To stay on familar ground, I pick up your class group short exact sequence for a number field $K$ with ring of integers $O_K$ and group of units $U_K$. It reads : $1\to K^*/U_K\to I_K\to Cl_K\to 1$. Let $L/K$ be a finite galois extension with group $G$. Of course $G$ acts on all the terms of the exact sequence relative to $Cl_L$, and the so called "genus theory" is the study of the natural "extension map" $Cl_K\to {Cl_L}^G$, where $(.)^G$ denotes the subgroup consisting of all the classes of $Cl_L$ fixed by $G$ ("ambiguous ideal classes"). The absolutely automatic first step suggested by the machinery of exact sequences is to take $G$-invariants and get a long exact sequence $1\to (L^*/U_L)^G\to {I_L}^G\to {Cl_L}^G\to ...$ which we must compare with the basic short exact sequence relative to $Cl_K$ in order to "dismantle" the extension map $Cl_K\to {Cl_L}^G$. The process is akin to the study of the behaviour of a differentiable function in the neighbourhood of a given point by using its Taylor expansion. The Taylor expansion is automatic, the true problem actually lies in the interpretation of its coefficients.

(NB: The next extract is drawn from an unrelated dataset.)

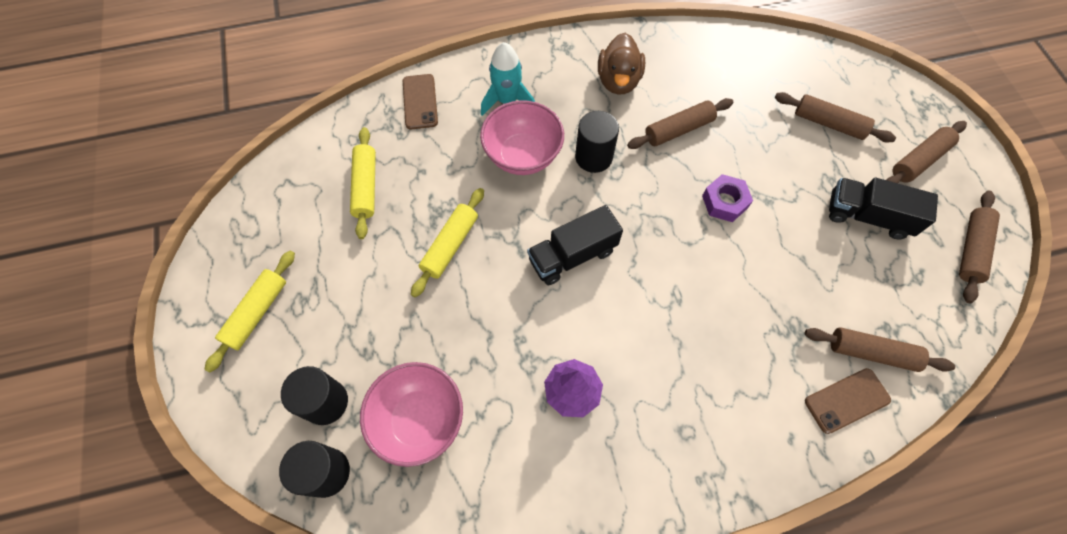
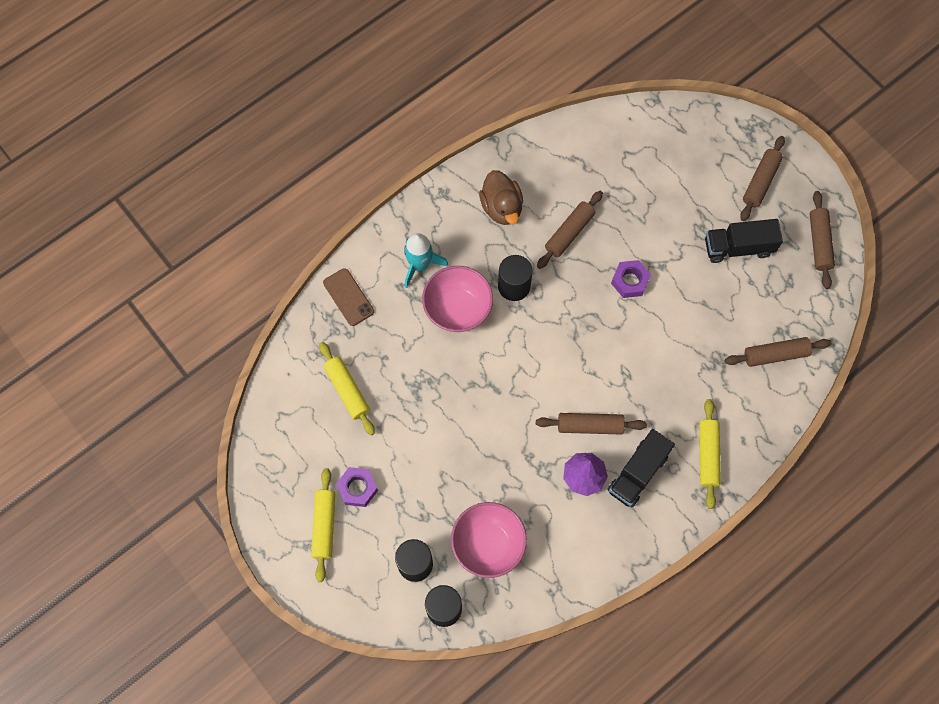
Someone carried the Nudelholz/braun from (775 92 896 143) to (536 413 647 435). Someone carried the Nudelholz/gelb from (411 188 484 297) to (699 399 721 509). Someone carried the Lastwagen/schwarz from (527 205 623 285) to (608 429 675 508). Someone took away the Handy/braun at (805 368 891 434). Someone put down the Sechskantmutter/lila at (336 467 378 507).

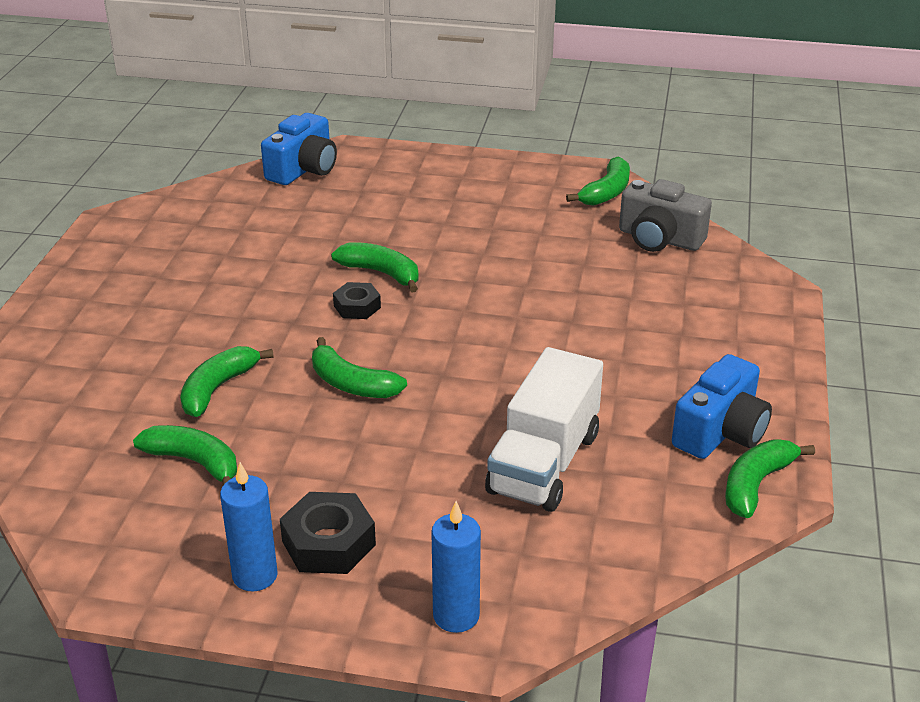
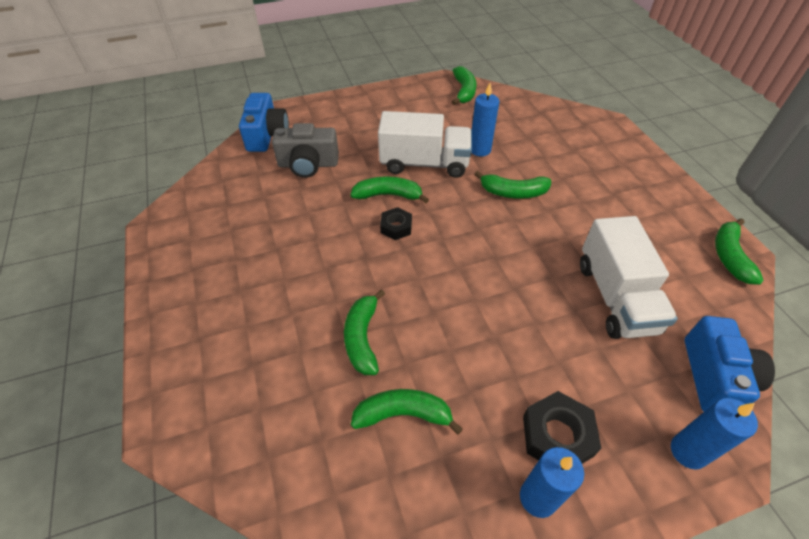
Someone carried the Kamera/grau from (619 179 712 252) to (272 123 339 178). Someone carried the Banane/grün from (312 337 407 398) to (474 171 551 199). Someone carried the Kamera/blau from (672 354 772 459) to (685 316 775 411). Someone put down the Kerze/blau at (471 83 500 157). Someone put down the Lastwagen/weiß at (378 111 472 178).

In our case, the "coefficients" which come into play are cohomology groups. Recall that (see e.g. Cassels-Fröhlich, ANT, chap.4), starting from an exact sequence of $G$-modules $1\to A\to B\to C\to 1$ and taking $G$-invariants, we get an a priori infinite exact sequence of abelian groups $1\to A^G\to B^G \to C^G\to H^1(G,A)\to H^1(G,B)\to H^1(G,C)\to...\to H^n(G,A)\to H^n(G,B)\to H^n(G,C)...$
Our problem is to express these cohomology groups in terms of arithmetic terms attached to the extension $L/K$. The literature in genus theory being unduly huge, let us cite only a few examples. Denote by $Cap(L/K)$ ("cap" is for "capitulation") and $Cocap(L/K)$ resp. the kernel and cokernel of the extension map $Cl_K\to {Cl_L}^G$. We have exact sequences such as $1\to Cap(L/K)\to H^1(G,U_L)\to {I_L}^G/I_K \to Cocap(L/K)\to H^2(G,U_L)\to Ker(H^2(G, L^*)\to H^2(G, I_L))\to H^1(G, Cl_L)\to H^3(G, U_L)$
or $1\to H^1(G,U_L)\to {I_L}^G/P_K\to {Cl_L}^G\to H^2(G,U_L)\to H^2(G,U_L)\to Ker(H^2(G, L^*)\to H^2(G, I_L))\to H^1(G, Cl_L)\to H^3(G, U_L)$ (where $P_K$ denotes the subgroup of principal ideals of $K$). In particular, if $G$ is cyclic, there is a finite formula giving the quotient of the orders of ${Cl_L}^G$ and $Cl_K$ (Chevalley's formula for ambiguous classes).
In conclusion, let me stress again that there could be no way to "guess" at such results without cohomology.